MEMPHIS, Tenn. — Motherhood can be the most rewarding experience, but the journey can be challenging.
Severe hypertension is one of the leading causes of death and disease among pregnant women especially in Black women.
We spoke with doctors and nurses at Baptist about what they are doing to improve the quality of life.
Hypertension is known as the silent killer. Many pregnant women, particularly Black women, have it.
It's so common that two patients were going to share their stories with us but both were called into early labor for this reason.
Science has come so far.
“It is marvelous to see that anyone can give me a call and tell me we have this. All I have to say is let’s start the protocol,” said Dr. Jacques Samson, Baptist Memorial Hospital’s Maternal Fetal Medicine Director.
Dr. Samson treats pregnant women with high blood pressure or preeclampsia.
“Hypertension disorder is one of the more common causes of maternal morbidity such as stroke, heart attack, and death,” said Dr. Samson.

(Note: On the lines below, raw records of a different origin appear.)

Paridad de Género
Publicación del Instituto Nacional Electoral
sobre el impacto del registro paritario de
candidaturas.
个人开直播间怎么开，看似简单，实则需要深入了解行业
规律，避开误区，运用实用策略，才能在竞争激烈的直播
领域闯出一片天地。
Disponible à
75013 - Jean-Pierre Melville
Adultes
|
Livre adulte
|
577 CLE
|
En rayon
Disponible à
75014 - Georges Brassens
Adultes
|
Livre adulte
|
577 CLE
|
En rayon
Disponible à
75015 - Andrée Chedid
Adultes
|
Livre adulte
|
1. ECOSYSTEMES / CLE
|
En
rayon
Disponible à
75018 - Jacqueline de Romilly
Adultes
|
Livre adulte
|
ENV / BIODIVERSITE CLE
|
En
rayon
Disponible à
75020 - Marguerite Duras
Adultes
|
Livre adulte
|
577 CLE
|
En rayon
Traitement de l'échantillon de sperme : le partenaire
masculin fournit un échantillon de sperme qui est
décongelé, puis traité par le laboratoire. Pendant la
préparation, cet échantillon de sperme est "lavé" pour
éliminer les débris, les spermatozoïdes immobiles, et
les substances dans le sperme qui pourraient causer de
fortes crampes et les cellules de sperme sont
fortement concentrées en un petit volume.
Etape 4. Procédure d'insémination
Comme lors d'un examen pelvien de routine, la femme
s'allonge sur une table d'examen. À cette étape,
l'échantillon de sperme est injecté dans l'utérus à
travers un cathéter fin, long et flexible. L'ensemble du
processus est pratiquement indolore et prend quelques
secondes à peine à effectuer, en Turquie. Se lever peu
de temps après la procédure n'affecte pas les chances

The numbers are particularly high among Black women. They are 3.5 times more likely to face maternal death than white women.

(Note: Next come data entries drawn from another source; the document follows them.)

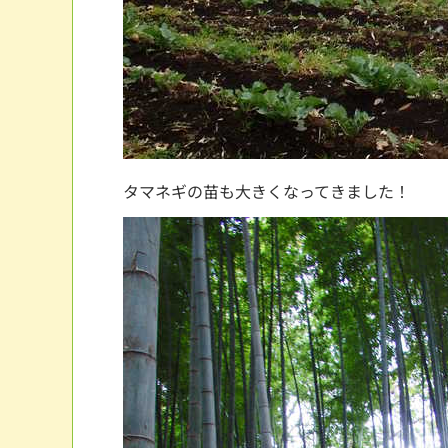
タマネギの苗も大きくなってきました！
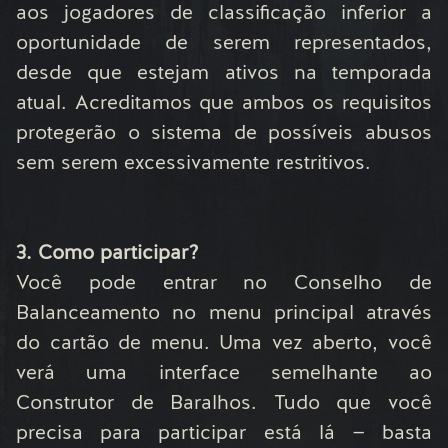
aos jogadores de classificação inferior a
oportunidade de serem representados,
desde que estejam ativos na temporada
atual. Acreditamos que ambos os requisitos
protegerão o sistema de possíveis abusos
sem serem excessivamente restritivos.
3. Como participar?
Você pode entrar no Conselho de
Balanceamento no menu principal através
do cartão de menu. Uma vez aberto, você
verá uma interface semelhante ao
Construtor de Baralhos. Tudo que você
precisa para participar está lá — basta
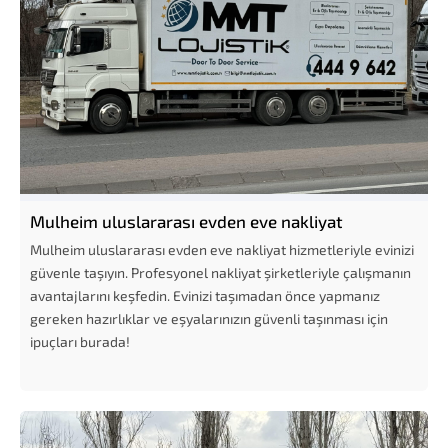
Mulheim uluslararası evden eve nakliyat
Mulheim uluslararası evden eve nakliyat hizmetleriyle evinizi
güvenle taşıyın. Profesyonel nakliyat şirketleriyle çalışmanın
avantajlarını keşfedin. Evinizi taşımadan önce yapmanız
gereken hazırlıklar ve eşyalarınızın güvenli taşınması için
ipuçları burada!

“We’ve known about preeclampsia. The first that I remember in the literature was around 456 B.C.E. Throughout the literature, you see these quotes. ‘I don’t know what this is, but people are dying,’” said Dr. Samson.
That has all changed with the advancement of science and technology.

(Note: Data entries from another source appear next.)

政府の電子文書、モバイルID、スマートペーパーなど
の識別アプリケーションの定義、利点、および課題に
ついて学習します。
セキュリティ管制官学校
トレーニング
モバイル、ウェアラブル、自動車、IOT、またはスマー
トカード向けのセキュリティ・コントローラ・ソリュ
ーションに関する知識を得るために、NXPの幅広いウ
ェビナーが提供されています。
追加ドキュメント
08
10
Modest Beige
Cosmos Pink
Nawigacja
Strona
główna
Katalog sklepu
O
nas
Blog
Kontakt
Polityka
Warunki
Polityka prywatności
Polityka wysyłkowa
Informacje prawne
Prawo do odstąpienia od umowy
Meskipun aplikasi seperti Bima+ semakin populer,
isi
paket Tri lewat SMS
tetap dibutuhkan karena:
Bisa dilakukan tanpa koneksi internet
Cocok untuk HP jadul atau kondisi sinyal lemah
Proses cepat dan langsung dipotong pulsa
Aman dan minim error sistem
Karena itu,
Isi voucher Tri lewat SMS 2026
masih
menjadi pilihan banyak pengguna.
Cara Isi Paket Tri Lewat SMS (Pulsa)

In 2019, Baptist started the Severe Hypertension in Pregnancy and Postpartum (SHIPP). It's a standardized program treating pregnant women with severe hypertension.
Camelle Fishel and Gina Horne are nurses who helped develop the program.
“When you have a standardized protocol, that means everybody gets the same. Everybody has the same treatment…equitable among all populations,” said Baptist's Nursing Assistant Director, Gina Horne.
That's key from the time of pregnancy to postpartum.
“The only cure for pre-eclampsia is delivery of the baby…The doctors know just how long you can stay pregnant safely and when it’s time to be delivered. It can change overnight,” said Baptist's Perinatal Services Director, Camelle Fishel.
“A lot of times, these women are young women and they feel good, so they don’t realize that they are very sick,” said Horne.
Some symptoms include high blood pressure, headaches, or spotty vision.
“We worry about seizures. We worry about stroke, heart attack, death in mom and baby,” said Dr. Samson. “There is a high rate of preeclampsia in the community. Part of why I returned to Memphis is because it is such an impact ... We need more people to be very vigilant and diligent in making not only the diagnosis but implementing the appropriate care.”
The goal is to end the disparity for a start to a better life.
The American Congress of OBGYN has now implemented a standardized program for severe hypertension in pregnant women as well.
We now know how to recognize it, treat it, and one day prevent it.